E gli sembra onesto questo artificio retorico?                                                             E   quanto all’alleanza con la Germania nazista, anche se nulla può darsi mai per scontato nella storia delle nazioni come in quella degli individui, non era quella la più “naturale” che il nostro paese potesse fare?                                                                                                                                                                                       ùNiente da dire sul prestigio internazionale raggiunto dal nostro paese grazie al fascismo. Sarebbe stato però “onesto” precisare che dal 1936 in poi con l’aggressione all’Etiopia e la partecipazione alla guerra civile spagnola a  sostegno del golpista Francisco Franco, l’Italia fu considerato uno stato canaglia. Riguardo all’onestà pubblica del fascismo consiglierei a chi volesse  saperne di più il libro “Mussolini e i ladri di regime. Gli arricchimenti illeciti del fascismo” di Mauro Canali e Clemente Volpini (Mondadori, 2019).                                      Chi scrive potrebbe documentare che, per quanto attiene alla Lucania, tutte le affermazioni di Veneziani sono false.
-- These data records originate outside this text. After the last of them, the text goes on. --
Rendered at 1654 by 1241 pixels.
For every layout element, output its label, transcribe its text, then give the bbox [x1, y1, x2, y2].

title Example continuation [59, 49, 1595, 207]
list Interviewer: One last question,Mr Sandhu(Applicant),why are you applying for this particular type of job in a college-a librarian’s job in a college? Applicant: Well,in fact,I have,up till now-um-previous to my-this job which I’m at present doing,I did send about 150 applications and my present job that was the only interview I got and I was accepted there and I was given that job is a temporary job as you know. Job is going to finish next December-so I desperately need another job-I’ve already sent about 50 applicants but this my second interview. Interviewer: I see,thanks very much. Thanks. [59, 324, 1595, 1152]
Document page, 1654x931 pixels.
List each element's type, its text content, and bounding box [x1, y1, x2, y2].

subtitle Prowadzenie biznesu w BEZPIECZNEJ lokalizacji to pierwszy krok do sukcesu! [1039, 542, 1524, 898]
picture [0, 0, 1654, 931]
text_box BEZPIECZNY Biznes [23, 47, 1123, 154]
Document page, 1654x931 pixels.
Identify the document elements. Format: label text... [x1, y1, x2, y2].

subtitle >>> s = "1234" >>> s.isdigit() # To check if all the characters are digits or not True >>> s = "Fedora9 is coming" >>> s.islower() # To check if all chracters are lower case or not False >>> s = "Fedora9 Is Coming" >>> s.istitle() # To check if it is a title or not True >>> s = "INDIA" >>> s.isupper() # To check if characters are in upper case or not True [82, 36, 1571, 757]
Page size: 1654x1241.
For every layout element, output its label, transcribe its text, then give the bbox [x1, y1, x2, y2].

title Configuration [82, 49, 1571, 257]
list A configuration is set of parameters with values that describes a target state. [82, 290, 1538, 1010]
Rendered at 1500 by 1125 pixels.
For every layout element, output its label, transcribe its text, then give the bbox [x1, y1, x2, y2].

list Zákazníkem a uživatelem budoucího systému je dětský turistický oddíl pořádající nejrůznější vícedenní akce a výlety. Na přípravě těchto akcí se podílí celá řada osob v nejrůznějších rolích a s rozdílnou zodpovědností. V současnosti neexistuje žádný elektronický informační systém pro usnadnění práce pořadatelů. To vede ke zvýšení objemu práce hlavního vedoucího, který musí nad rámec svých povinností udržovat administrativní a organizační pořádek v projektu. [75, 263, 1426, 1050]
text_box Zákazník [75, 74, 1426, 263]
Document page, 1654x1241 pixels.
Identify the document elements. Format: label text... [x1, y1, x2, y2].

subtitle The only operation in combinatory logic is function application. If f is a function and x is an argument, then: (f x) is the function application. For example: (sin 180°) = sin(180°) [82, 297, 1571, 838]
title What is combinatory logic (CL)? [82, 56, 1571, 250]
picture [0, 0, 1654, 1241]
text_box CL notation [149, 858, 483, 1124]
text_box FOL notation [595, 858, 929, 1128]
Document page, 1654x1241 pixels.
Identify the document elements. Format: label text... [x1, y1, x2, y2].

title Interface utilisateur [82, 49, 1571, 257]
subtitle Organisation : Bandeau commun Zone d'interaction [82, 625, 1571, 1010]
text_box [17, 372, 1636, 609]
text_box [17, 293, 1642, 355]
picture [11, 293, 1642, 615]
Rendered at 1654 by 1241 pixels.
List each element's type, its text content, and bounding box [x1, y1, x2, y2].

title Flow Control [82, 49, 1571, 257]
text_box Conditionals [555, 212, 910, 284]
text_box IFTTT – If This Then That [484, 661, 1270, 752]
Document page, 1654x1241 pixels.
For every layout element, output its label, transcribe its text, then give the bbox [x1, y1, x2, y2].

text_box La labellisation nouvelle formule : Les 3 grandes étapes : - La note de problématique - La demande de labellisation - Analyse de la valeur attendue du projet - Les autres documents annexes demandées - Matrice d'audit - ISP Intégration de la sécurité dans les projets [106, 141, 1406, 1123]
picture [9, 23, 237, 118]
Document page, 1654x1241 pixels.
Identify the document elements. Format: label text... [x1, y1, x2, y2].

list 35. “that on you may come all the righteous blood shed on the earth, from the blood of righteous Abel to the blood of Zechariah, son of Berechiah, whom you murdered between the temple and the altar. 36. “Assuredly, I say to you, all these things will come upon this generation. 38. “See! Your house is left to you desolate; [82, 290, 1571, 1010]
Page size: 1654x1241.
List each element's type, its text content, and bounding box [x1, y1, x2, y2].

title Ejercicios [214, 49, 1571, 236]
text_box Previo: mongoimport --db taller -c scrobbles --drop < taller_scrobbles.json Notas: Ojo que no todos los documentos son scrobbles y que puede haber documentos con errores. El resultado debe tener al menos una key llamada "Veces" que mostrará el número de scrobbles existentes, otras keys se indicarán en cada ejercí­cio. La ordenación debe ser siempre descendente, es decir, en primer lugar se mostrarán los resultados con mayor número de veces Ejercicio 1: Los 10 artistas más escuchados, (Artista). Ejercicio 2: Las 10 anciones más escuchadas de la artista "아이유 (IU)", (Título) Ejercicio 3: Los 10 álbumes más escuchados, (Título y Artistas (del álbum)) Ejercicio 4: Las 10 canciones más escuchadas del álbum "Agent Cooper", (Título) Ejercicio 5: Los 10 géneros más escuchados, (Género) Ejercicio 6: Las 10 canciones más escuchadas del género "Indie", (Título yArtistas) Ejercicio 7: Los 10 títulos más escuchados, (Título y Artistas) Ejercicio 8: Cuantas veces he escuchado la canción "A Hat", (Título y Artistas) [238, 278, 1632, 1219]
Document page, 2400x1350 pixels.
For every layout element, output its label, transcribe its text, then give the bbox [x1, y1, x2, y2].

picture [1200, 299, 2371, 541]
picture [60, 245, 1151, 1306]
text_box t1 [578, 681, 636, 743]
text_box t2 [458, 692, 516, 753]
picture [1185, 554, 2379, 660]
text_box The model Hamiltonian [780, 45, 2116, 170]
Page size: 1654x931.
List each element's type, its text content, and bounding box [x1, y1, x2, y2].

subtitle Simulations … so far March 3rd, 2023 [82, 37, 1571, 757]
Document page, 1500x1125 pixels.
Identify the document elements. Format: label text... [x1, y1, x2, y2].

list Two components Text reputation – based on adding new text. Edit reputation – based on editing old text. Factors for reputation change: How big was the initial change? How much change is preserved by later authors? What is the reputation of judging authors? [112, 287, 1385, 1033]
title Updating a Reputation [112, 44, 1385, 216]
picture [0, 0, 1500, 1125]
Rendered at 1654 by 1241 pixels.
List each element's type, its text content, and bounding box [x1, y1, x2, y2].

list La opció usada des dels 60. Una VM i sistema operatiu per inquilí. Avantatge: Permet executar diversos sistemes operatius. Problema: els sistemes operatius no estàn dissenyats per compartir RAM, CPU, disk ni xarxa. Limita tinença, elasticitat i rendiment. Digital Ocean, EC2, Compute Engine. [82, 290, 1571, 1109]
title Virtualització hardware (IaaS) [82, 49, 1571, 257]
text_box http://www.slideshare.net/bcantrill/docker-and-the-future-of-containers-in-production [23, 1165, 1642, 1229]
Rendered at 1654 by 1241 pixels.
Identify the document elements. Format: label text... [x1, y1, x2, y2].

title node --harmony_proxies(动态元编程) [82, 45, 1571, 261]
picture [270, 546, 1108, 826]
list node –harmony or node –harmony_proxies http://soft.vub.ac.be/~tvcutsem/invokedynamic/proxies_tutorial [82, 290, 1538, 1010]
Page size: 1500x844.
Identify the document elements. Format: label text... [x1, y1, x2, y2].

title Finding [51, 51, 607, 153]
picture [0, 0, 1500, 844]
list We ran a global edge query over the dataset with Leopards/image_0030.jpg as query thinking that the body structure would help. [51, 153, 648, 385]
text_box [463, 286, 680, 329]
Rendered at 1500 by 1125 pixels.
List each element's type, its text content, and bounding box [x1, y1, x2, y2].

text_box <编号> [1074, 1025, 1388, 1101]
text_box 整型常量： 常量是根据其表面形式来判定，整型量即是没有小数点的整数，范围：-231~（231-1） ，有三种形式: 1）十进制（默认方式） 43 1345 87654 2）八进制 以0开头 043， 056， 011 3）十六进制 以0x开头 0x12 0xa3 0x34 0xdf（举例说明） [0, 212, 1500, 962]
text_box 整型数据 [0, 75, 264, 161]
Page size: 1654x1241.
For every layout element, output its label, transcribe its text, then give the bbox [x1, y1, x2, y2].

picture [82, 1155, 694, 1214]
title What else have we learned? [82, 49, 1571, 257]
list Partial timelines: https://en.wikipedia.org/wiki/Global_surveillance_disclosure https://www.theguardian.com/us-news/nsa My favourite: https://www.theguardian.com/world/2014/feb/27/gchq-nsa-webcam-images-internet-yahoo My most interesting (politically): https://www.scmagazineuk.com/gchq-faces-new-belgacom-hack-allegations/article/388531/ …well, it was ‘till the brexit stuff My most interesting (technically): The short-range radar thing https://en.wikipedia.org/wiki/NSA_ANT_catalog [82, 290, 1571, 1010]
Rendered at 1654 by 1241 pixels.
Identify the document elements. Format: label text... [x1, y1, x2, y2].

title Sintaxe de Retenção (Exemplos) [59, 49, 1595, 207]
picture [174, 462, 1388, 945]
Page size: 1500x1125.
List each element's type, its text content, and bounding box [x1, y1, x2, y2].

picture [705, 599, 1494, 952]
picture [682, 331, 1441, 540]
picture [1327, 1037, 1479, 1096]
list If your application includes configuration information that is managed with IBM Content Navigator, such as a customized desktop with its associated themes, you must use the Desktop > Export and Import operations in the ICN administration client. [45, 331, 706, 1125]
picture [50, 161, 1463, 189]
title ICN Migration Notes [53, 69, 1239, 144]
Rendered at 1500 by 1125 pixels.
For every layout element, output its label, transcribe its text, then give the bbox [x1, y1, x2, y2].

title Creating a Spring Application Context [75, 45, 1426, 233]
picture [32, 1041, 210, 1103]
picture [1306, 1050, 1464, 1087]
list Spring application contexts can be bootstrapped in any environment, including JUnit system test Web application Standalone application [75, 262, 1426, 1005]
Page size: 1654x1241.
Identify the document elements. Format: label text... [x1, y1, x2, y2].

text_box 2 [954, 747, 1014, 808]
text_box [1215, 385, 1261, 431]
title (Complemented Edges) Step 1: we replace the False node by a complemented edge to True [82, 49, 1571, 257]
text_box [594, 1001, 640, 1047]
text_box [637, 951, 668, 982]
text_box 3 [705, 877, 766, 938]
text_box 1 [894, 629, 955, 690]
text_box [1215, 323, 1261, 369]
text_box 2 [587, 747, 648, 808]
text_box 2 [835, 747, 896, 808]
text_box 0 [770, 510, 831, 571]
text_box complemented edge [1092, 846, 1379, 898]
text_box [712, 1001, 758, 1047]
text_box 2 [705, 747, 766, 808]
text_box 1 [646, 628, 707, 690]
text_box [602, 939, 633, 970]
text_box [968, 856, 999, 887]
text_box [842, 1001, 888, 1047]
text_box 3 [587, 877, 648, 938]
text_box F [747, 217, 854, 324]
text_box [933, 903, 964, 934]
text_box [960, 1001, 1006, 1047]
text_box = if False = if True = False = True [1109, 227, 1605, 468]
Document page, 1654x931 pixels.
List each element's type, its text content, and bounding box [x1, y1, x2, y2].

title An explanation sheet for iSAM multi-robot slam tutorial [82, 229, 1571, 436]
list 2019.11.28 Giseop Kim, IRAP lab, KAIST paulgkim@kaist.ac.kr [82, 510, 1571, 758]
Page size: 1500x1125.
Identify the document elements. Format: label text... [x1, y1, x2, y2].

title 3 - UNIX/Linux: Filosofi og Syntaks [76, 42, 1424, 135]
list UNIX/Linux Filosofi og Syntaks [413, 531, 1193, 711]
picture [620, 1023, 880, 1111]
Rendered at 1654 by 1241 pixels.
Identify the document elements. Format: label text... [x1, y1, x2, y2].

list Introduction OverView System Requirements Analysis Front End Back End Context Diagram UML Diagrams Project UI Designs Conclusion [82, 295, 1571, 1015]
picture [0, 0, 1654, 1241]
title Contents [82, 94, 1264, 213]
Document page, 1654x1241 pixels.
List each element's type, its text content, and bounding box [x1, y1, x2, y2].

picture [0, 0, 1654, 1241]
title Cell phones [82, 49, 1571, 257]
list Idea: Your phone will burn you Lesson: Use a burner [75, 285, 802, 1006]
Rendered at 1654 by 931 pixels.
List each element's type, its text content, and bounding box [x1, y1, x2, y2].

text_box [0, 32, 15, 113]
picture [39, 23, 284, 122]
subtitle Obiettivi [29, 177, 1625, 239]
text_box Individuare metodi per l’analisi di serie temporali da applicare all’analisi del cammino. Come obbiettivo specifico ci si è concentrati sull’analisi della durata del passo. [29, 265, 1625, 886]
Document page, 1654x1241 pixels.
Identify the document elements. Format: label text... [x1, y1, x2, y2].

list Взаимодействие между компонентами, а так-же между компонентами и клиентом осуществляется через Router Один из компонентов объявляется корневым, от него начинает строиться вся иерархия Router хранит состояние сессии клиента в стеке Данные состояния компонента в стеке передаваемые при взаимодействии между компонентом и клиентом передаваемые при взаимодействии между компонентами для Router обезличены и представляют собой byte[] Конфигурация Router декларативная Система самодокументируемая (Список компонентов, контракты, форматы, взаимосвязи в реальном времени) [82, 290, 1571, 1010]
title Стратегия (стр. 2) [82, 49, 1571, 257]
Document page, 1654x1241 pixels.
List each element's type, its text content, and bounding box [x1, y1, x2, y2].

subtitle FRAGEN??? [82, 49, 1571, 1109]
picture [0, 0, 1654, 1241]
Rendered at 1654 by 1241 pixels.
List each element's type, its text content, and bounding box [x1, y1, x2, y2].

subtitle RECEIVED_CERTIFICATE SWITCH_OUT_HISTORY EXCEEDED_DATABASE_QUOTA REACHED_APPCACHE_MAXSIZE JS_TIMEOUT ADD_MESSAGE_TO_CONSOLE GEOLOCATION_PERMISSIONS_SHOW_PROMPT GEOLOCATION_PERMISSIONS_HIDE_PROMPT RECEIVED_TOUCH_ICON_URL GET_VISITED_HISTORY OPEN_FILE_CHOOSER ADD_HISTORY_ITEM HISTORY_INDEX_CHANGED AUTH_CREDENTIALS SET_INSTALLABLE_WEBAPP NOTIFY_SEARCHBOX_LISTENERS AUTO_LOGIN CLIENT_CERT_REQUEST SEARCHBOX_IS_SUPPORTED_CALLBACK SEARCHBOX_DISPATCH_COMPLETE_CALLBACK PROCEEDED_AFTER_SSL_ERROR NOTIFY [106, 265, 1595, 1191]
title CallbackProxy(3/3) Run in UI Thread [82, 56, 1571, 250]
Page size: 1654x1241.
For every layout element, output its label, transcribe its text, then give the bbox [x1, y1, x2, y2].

A cominciare da un elemento che da sempre misura il livello di civiltà di un paese, la sua capacità di portare a maturità i bambini venuti al mondo.            Il documento che di seguito si riproduce -uno dei più significativi ma non il solo fra quelli riguardanti la nostra regione che mi hanno portato a ritenere che il fascismo fu “il male assoluto”-  riguarda la mortalità infantile estiva e apre uno squarcio sulla situazione igienica e sociale di quegli anni. É del 1933, un anno tranquillo. In campo pediatrico le cose non miglioreranno negli anni a venire e con l’entrata in guerra comincerà subito a mancare di tutto quasi a tutti, dal cibo alle scarpe, dal petrolio al sapone da barba.

Prefettura di Matera – Prot. N.—Div. Sanità

 Matera 24 febbraio 1933-XI

 OGGETTO: Mortalità infantile estiva

 Ill/mo Sig. DELEGATO Straordinario dell’O.N.M.I.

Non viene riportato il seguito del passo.